Travel Green Wisconsin is a voluntary program that reviews, certifies and recognizes tourism businesses and organizations that have made a commitment to reducing their environmental impact. Specifically, the program encourages participants to evaluate their operations, set goals and take specific actions towards environmental, social, and economic sustainability. The program is also designed to educate travelers to Wisconsin about sustainable tourism practices. It promotes smart business practices, giving the state’s tourism-related businesses and organizations a significant point of differentiation from their competitors, and supports the state’s overall tourism brand. Examples of the types of businesses that can participate include: accommodations, attractions, restaurants, shops, resorts, convention, centers, golf courses, campgrounds, marinas, tour operators/leaders, events/festivals, chambers and CVBs.
Travel Green Wisconsin actually has two separate web sites. The organization’s consumer web site provides lists of certified businesses in the above and related categories, certified events, a map of the certified business locations, FAQs, and future goals. The organization also has an industry site that details how to participate in the program and the benefits, as well as discussion forums.
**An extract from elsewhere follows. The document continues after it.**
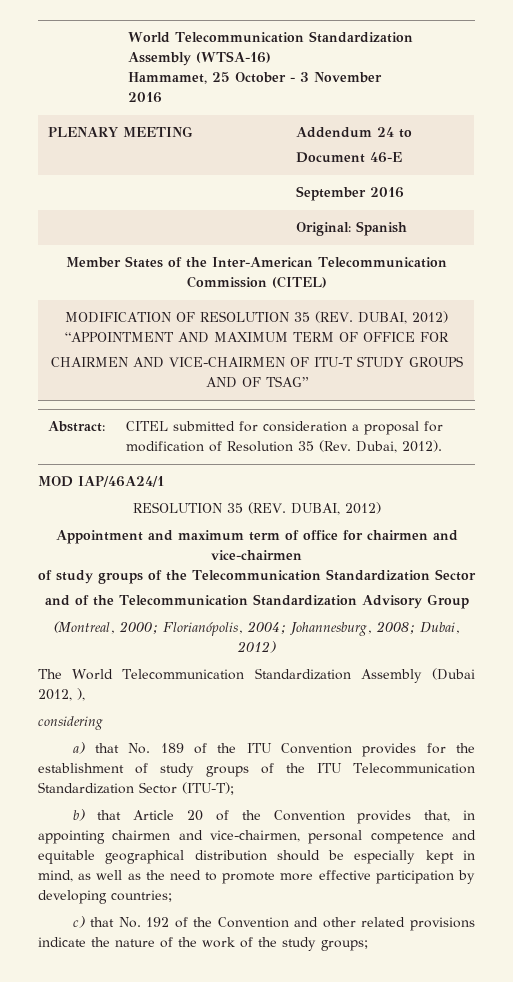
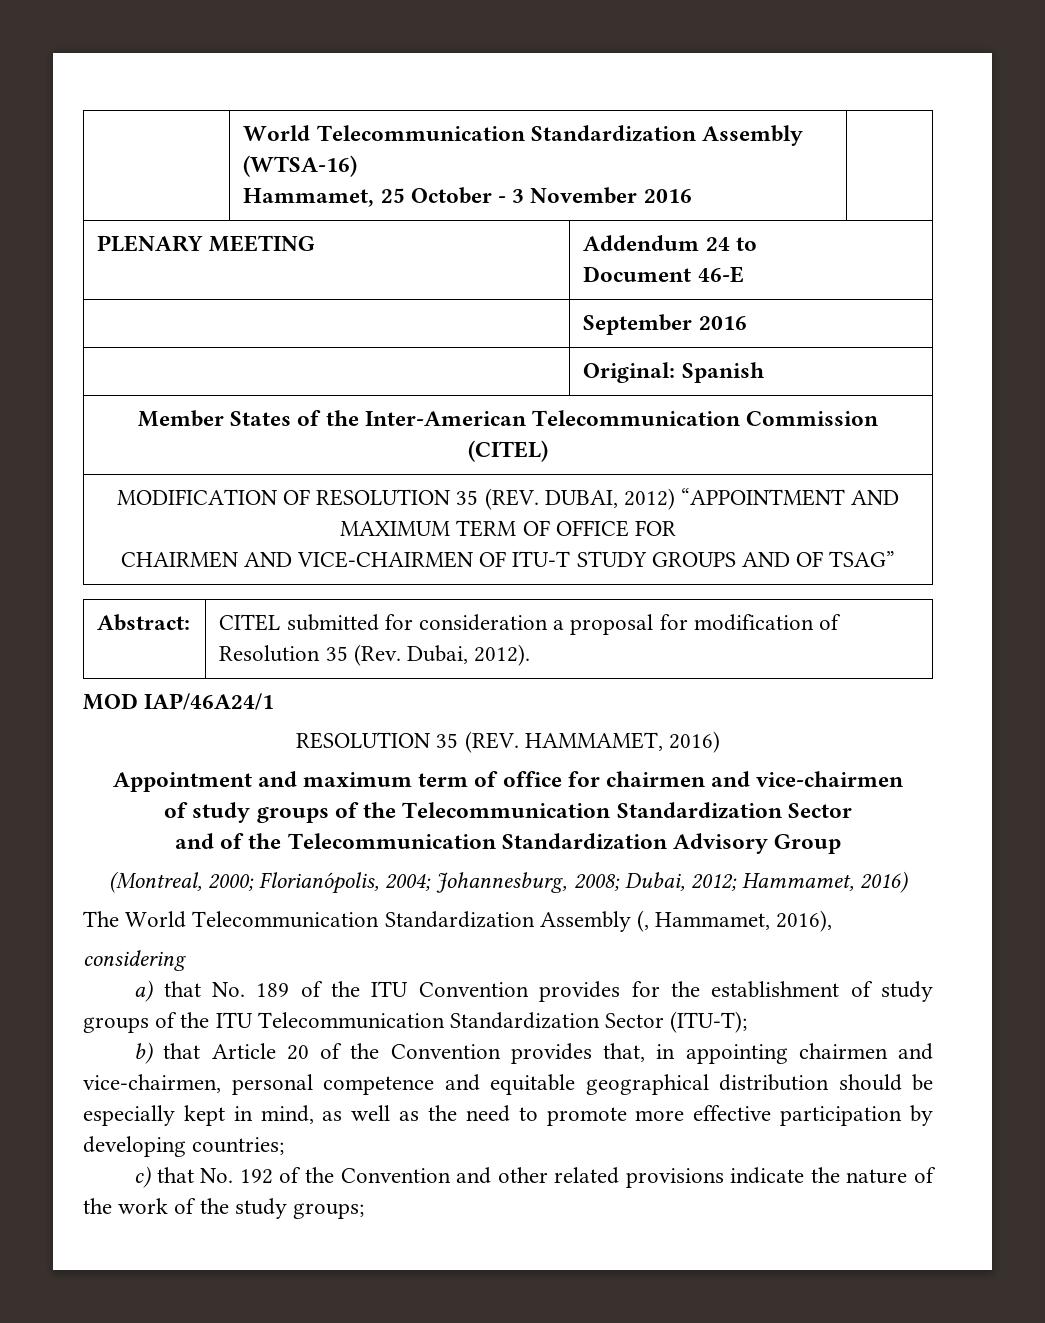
[290,502,381,515] DUBAI, 2012) -> [524,731,720,753] HAMMAMET, 2016)
[237,641,276,653] 2012) -> [691,871,909,893] 2012; Hammamet, 2016)
[432,668,475,680] [38,688,85,701] (Dubai 2012, ), -> [637,910,833,932] (, Hammamet, 2016),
October is Energy Awareness Month, so we turn to a trusted source for information on industrial energy efficiency for the site of the month. The Industrial Technologies Program (ITP) leads national efforts to improve industrial energy efficiency and environmental performance. ITP is part of the U.S. Department of Energy’s Office of Energy Efficiency and Renewable Energy and contributes to its efforts by partnering with U.S. industry in a coordinated program of research and development, validation, and dissemination of energy efficiency technologies and operating practices. In the Industrial Technology R&D section of the site, learn more about cost-shared support to R&D partnerships addressing key energy intensive industries (aluminum, chemical, forest products, glass, metal casting, mining, petroleum refining and steel) which account for a full 75% of industrial energy consumption and represent the largest opportunity to increase energy efficiency in the industrial sector. The Crosscutting Technologies section of the site deals with key technologies widely used in the energy intensive industries and improving efficiency in these processes. The Best Practices section includes information on plant assessments (such as the Save Energy Now program), software tools, training and publications.
Note that applications are currently being accepted for the Save Energy Now Assessments. Only manufacturing facilities in the United States and territories are eligible for a Save Energy Now energy assessment. To be considered for an assessment, applicants must complete and submit the online application form. All assessments will be completed by December 31, 2008. Applications will be selected based on overall energy consumption.
The United States Business Council for Sustainable Development (US BCSD) is a non-profit association of businesses whose purpose is to deliver highly focused, collaborative projects that help its members and partners demonstrate leadership in the United States on sustainable development and realize business value. US BCSD leverages member participation and partner support to serve five platforms of activity — By-product Synergy, Ecosystem Services, Value and Supply Chain, Energy and Climate Change, and Water Resource Management. In addition to information on each of these activity areas, the US BCSD web site includes member/partner profiles, information on joining the council, and a list of upcoming events.